Cork actor James N Healy takes a look at the history of Cork accents through the ages.
There's one thing about us in Cork. We have a beautiful accent.
Cork man James Healy disputes that Dublin view that the Cork accent goes up and down. He does acknowledge that there is more than one accent in Cork but they are all Cork. He says that the Cork accent was started by Saint Finbarr when he came down to Cork from the west of Ireland in the sixth century to build a church. A Scandinavian touch was added to the accent with the arrival of the Danes a few centuries later. Then came the Welsh Normans. After that, the English would arrive for the summer season and add their bit to the vocal cocktail that is the Cork accent. In the 18th century, the French Huguenots arrived contributing the "harsh, shrill side of our accent".
The accent ranges from the sound of the Cork street trader to the fruity tones of the Montenotte.
In its extreme form, it's probably like somebody trying to eat a hot potato while giving a confidential message at the same time.
There is also the "Roches Stores" accent but the most genuinely Cork accent is probably that of Blackpool, the living quarters of the Celts who clustered around the northside of the old city. To hear a genuine accent, visit an old Blackpool pub.
This is somewhat nasal, spoken out of the corner of the mouth and with a sense of irony.
This episode of 'Hall's Pictorial Weekly' was broadcast on 21 October 1972.
Frank Hall's amusing and satirical series began on 29 September 1971 with the full title "Hall's Pictorial Weekly Incorporating the Provincial Vindicator" which became known as "Hall's Pictorial Weekly".
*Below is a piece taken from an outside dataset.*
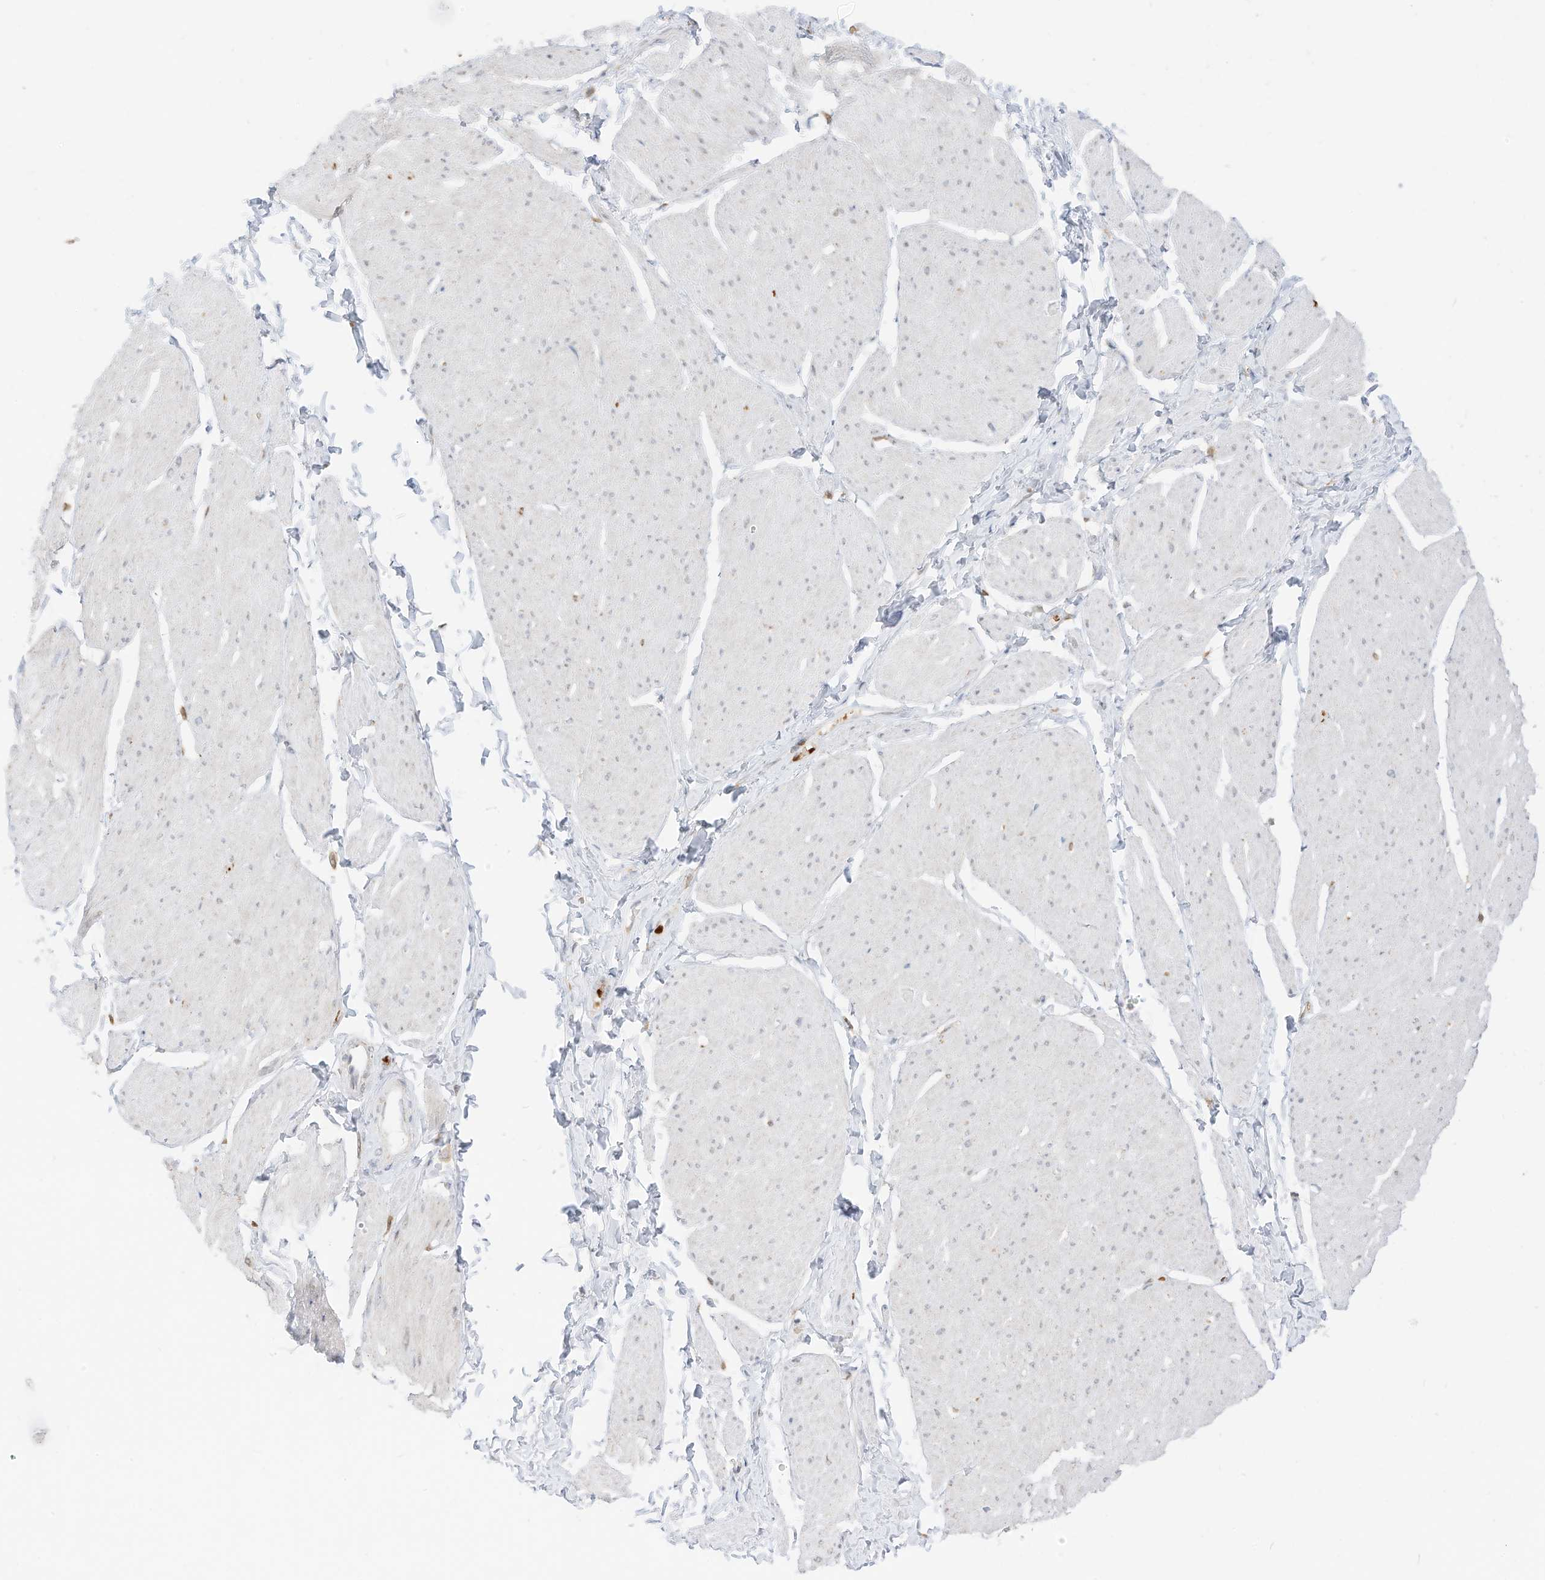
{"staining": {"intensity": "negative", "quantity": "none", "location": "none"}, "tissue": "smooth muscle", "cell_type": "Smooth muscle cells", "image_type": "normal", "snomed": [{"axis": "morphology", "description": "Urothelial carcinoma, High grade"}, {"axis": "topography", "description": "Urinary bladder"}], "caption": "Immunohistochemistry (IHC) image of unremarkable human smooth muscle stained for a protein (brown), which exhibits no positivity in smooth muscle cells.", "gene": "MTUS2", "patient": {"sex": "male", "age": 46}}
The series allowed Frank Hall to follow his own interest in the lives of viewers throughout the country. Regarded as RTE's flagship comedy show, it featured satirical sketches on current news stories and popular culture, as well as parody songs, comedy sketches, re-edited videos, cartoons and spoof television formats. The show ran for 9 series until 1980.
In the RTE Guide on the week of its first transmission, Frank Hall wrote
The form and content of Hall's Pictorial Weekly should be impossible to forecast until the last moment. It should be as varied and absorbing as life itself". He further commented ""I have an inexhaustible interest in the lives and times of the people who live in our country towns and villages; no event is too small to capture my attention, no community too out of the way... This programme is intended to be about you, your town, your friends, your local interests.